Another Night
UUUgggghhh, still here. The past couple of days have sucked bigtime. I got up the nerve to call the doc to tell them I feel like shit & they just send me to be evaluated to see if I need to be inpatient. That’s always a boat load of fun. They always ask the dumbest questions. What do they expect you to say? Yes, please put me inpatient, that sounds great? If I don’t want to be there, I’m smart enough to answer their questions the “right” way. I just don’t get what good it would do if I did stay there, there’s no miracle happy pill they could give me, or I’d be the first in line. I’m in such a hopeless space. Theres nothing anyone can say to make me feel better. I’m supposed to call someone when I am feeling like I do at this very moment, but what good will that do? It just makes people worry, which makes me feel even worse about myself.
Today the lady I see about meds (who is very cool, thank God), upped my Effexor and Lamictal….we’ll see what happens. I know Im not doing very well when Im analyzing everything she says…just thinking that she is nice to me only because she wants to keep me alive, not because she really likes me. I hate when I do that….but that’s what I do to everyone when I feel like this…I have this internal conversation going on with myself the whole time. No one REALLY wants to have anything to do with me…they just feel sorry for me because Im a freak.
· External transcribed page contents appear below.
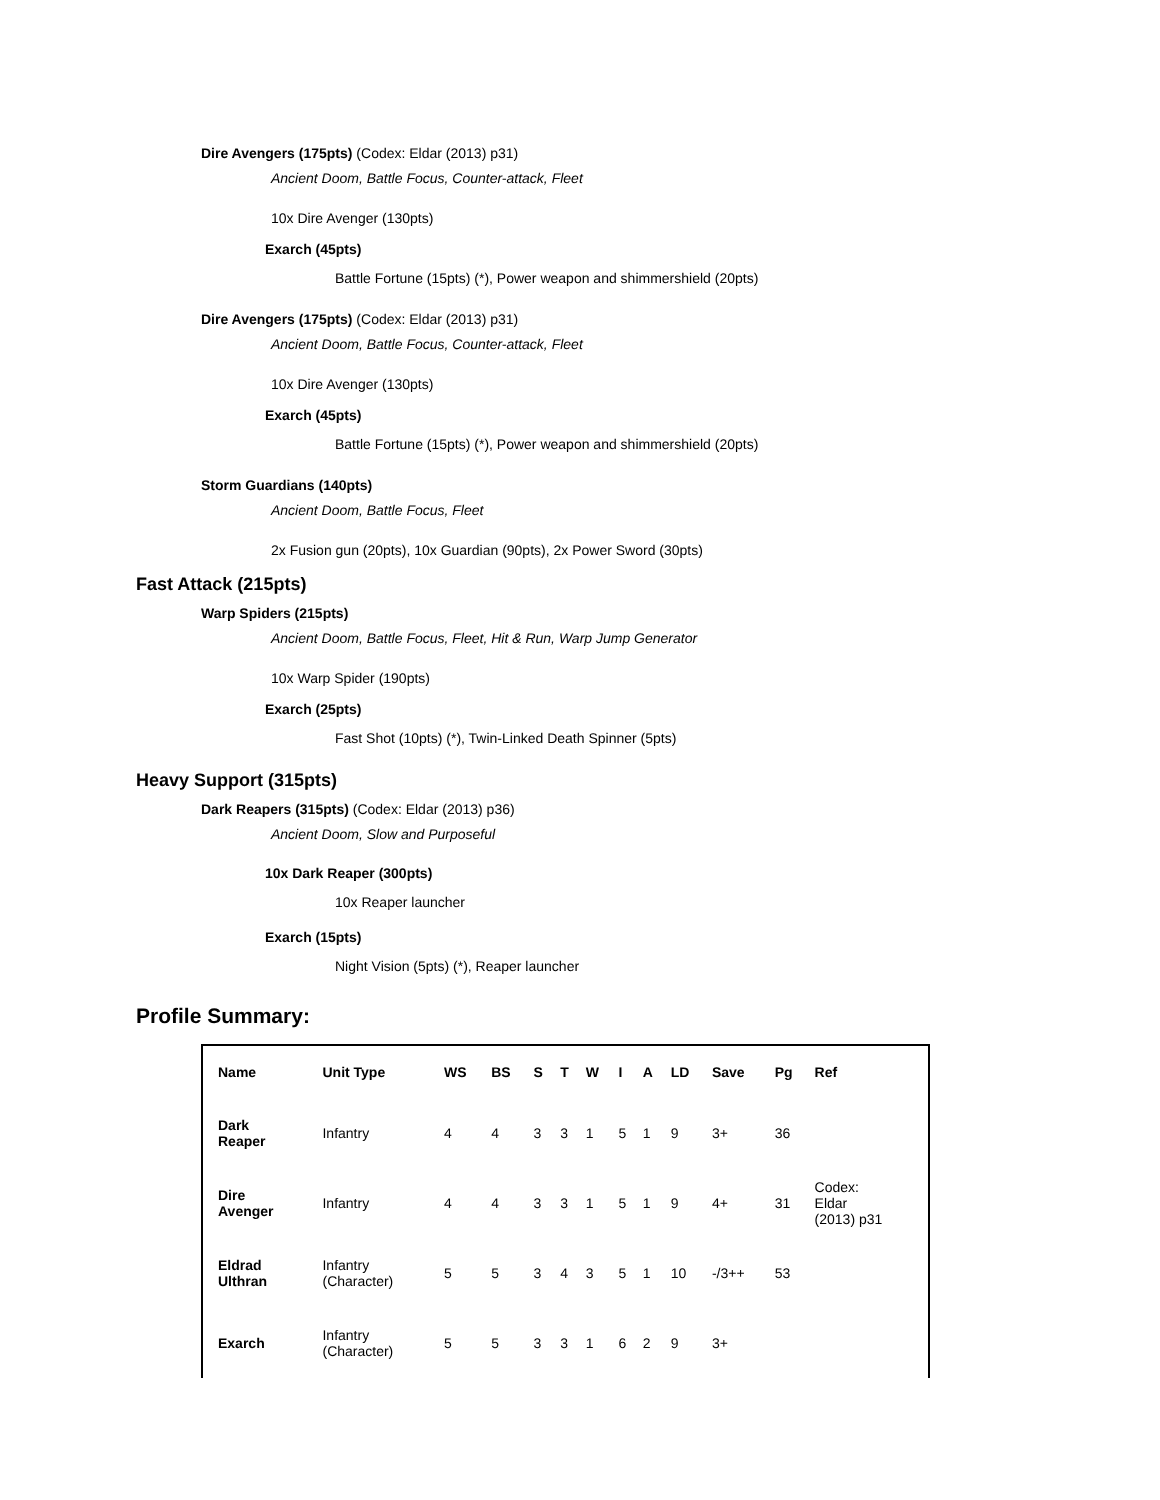Dire Avengers (175pts) (Codex: Eldar (2013) p31)
Ancient Doom, Battle Focus, Counter-attack, Fleet
10x Dire Avenger (130pts)
Exarch (45pts)
Battle Fortune (15pts) (*), Power weapon and shimmershield (20pts)
Dire Avengers (175pts) (Codex: Eldar (2013) p31)
Ancient Doom, Battle Focus, Counter-attack, Fleet
10x Dire Avenger (130pts)
Exarch (45pts)
Battle Fortune (15pts) (*), Power weapon and shimmershield (20pts)
Storm Guardians (140pts)
Ancient Doom, Battle Focus, Fleet
2x Fusion gun (20pts), 10x Guardian (90pts), 2x Power Sword (30pts)
Fast Attack (215pts)
Warp Spiders (215pts)
Ancient Doom, Battle Focus, Fleet, Hit & Run, Warp Jump Generator
10x Warp Spider (190pts)
Exarch (25pts)
Fast Shot (10pts) (*), Twin-Linked Death Spinner (5pts)
Heavy Support (315pts)
Dark Reapers (315pts) (Codex: Eldar (2013) p36)
Ancient Doom, Slow and Purposeful
10x Dark Reaper (300pts)
10x Reaper launcher
Exarch (15pts)
Night Vision (5pts) (*), Reaper launcher
Profile Summary:
| Name | Unit Type | WS | BS | S | T | W | I | A | LD | Save | Pg | Ref |
| --- | --- | --- | --- | --- | --- | --- | --- | --- | --- | --- | --- | --- |
| Dark Reaper | Infantry | 4 | 4 | 3 | 3 | 1 | 5 | 1 | 9 | 3+ | 36 | |
| Dire Avenger | Infantry | 4 | 4 | 3 | 3 | 1 | 5 | 1 | 9 | 4+ | 31 | Codex: Eldar (2013) p31 |
| Eldrad Ulthran | Infantry (Character) | 5 | 5 | 3 | 4 | 3 | 5 | 1 | 10 | -/3++ | 53 | |
| Exarch | Infantry (Character) | 5 | 5 | 3 | 3 | 1 | 6 | 2 | 9 | 3+ | | |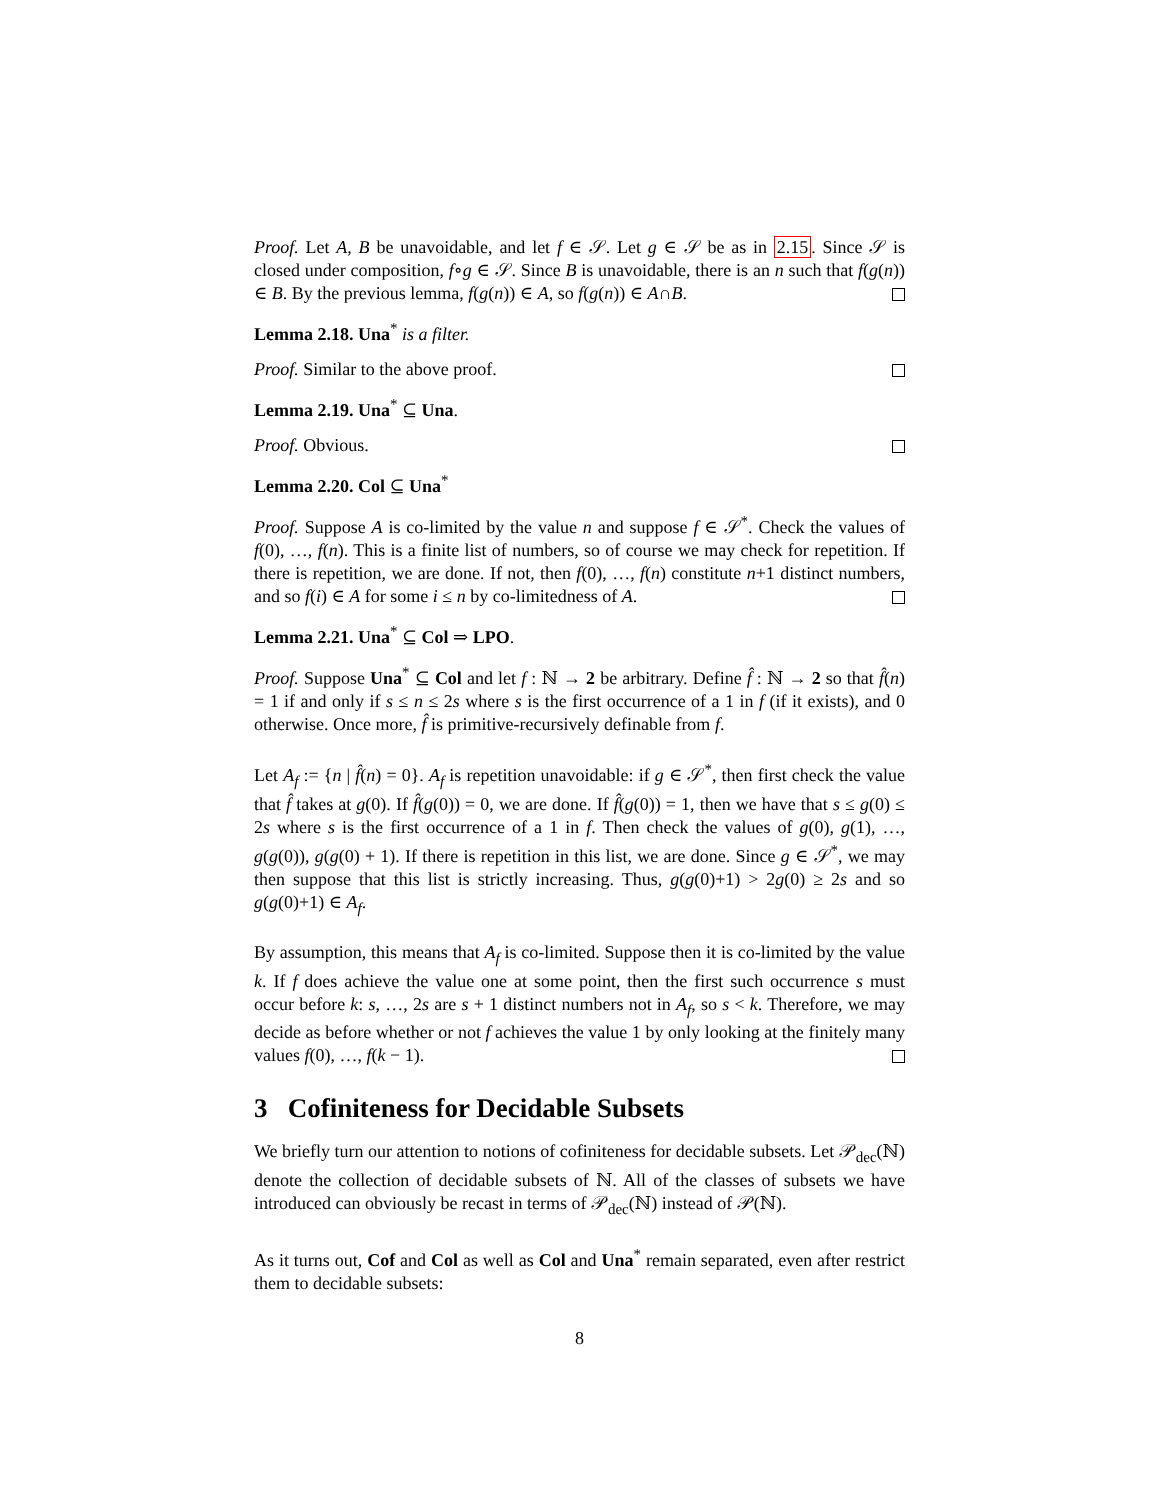Proof. Let A, B be unavoidable, and let f ∈ 𝒮. Let g ∈ 𝒮 be as in 2.15. Since 𝒮 is closed under composition, f∘g ∈ 𝒮. Since B is unavoidable, there is an n such that f(g(n)) ∈ B. By the previous lemma, f(g(n)) ∈ A, so f(g(n)) ∈ A∩B.
Lemma 2.18. Una<sup>*</sup> is a filter.
Proof. Similar to the above proof.
Lemma 2.19. Una<sup>*</sup> ⊆ Una.
Proof. Obvious.
Lemma 2.20. Col ⊆ Una<sup>*</sup>
Proof. Suppose A is co-limited by the value n and suppose f ∈ 𝒮<sup>*</sup>. Check the values of f(0), …, f(n). This is a finite list of numbers, so of course we may check for repetition. If there is repetition, we are done. If not, then f(0), …, f(n) constitute n+1 distinct numbers, and so f(i) ∈ A for some i ≤ n by co-limitedness of A.
Lemma 2.21. Una<sup>*</sup> ⊆ Col ⇒ LPO.
Proof. Suppose Una<sup>*</sup> ⊆ Col and let f : ℕ → 2 be arbitrary. Define f̂ : ℕ → 2 so that f̂(n) = 1 if and only if s ≤ n ≤ 2s where s is the first occurrence of a 1 in f (if it exists), and 0 otherwise. Once more, f̂ is primitive-recursively definable from f.
Let A<sub>f</sub> := {n | f̂(n) = 0}. A<sub>f</sub> is repetition unavoidable: if g ∈ 𝒮<sup>*</sup>, then first check the value that f̂ takes at g(0). If f̂(g(0)) = 0, we are done. If f̂(g(0)) = 1, then we have that s ≤ g(0) ≤ 2s where s is the first occurrence of a 1 in f. Then check the values of g(0), g(1), …, g(g(0)), g(g(0) + 1). If there is repetition in this list, we are done. Since g ∈ 𝒮<sup>*</sup>, we may then suppose that this list is strictly increasing. Thus, g(g(0)+1) > 2g(0) ≥ 2s and so g(g(0)+1) ∈ A<sub>f</sub>.
By assumption, this means that A<sub>f</sub> is co-limited. Suppose then it is co-limited by the value k. If f does achieve the value one at some point, then the first such occurrence s must occur before k: s, …, 2s are s + 1 distinct numbers not in A<sub>f</sub>, so s < k. Therefore, we may decide as before whether or not f achieves the value 1 by only looking at the finitely many values f(0), …, f(k − 1).
3 Cofiniteness for Decidable Subsets
We briefly turn our attention to notions of cofiniteness for decidable subsets. Let 𝒫<sub>dec</sub>(ℕ) denote the collection of decidable subsets of ℕ. All of the classes of subsets we have introduced can obviously be recast in terms of 𝒫<sub>dec</sub>(ℕ) instead of 𝒫(ℕ).
As it turns out, Cof and Col as well as Col and Una<sup>*</sup> remain separated, even after restrict them to decidable subsets:
8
I feel like kittens that some evil person put into a bag and threw into a river…gasping for air, swept away by the current.. I’m just trying to keep my head above water….no one can help. Its so frustrating.
1 Comments:
Hey, it is too late and you will not likely see this tonight. I felt a huge swing myself today and hope it is not what it feels like. Do not feel guilty for just talking and you know my email. I am gone to the city tomorrow which I really do not feel like I want to now but I said I would so I will. I will check in when I get back but it may be late.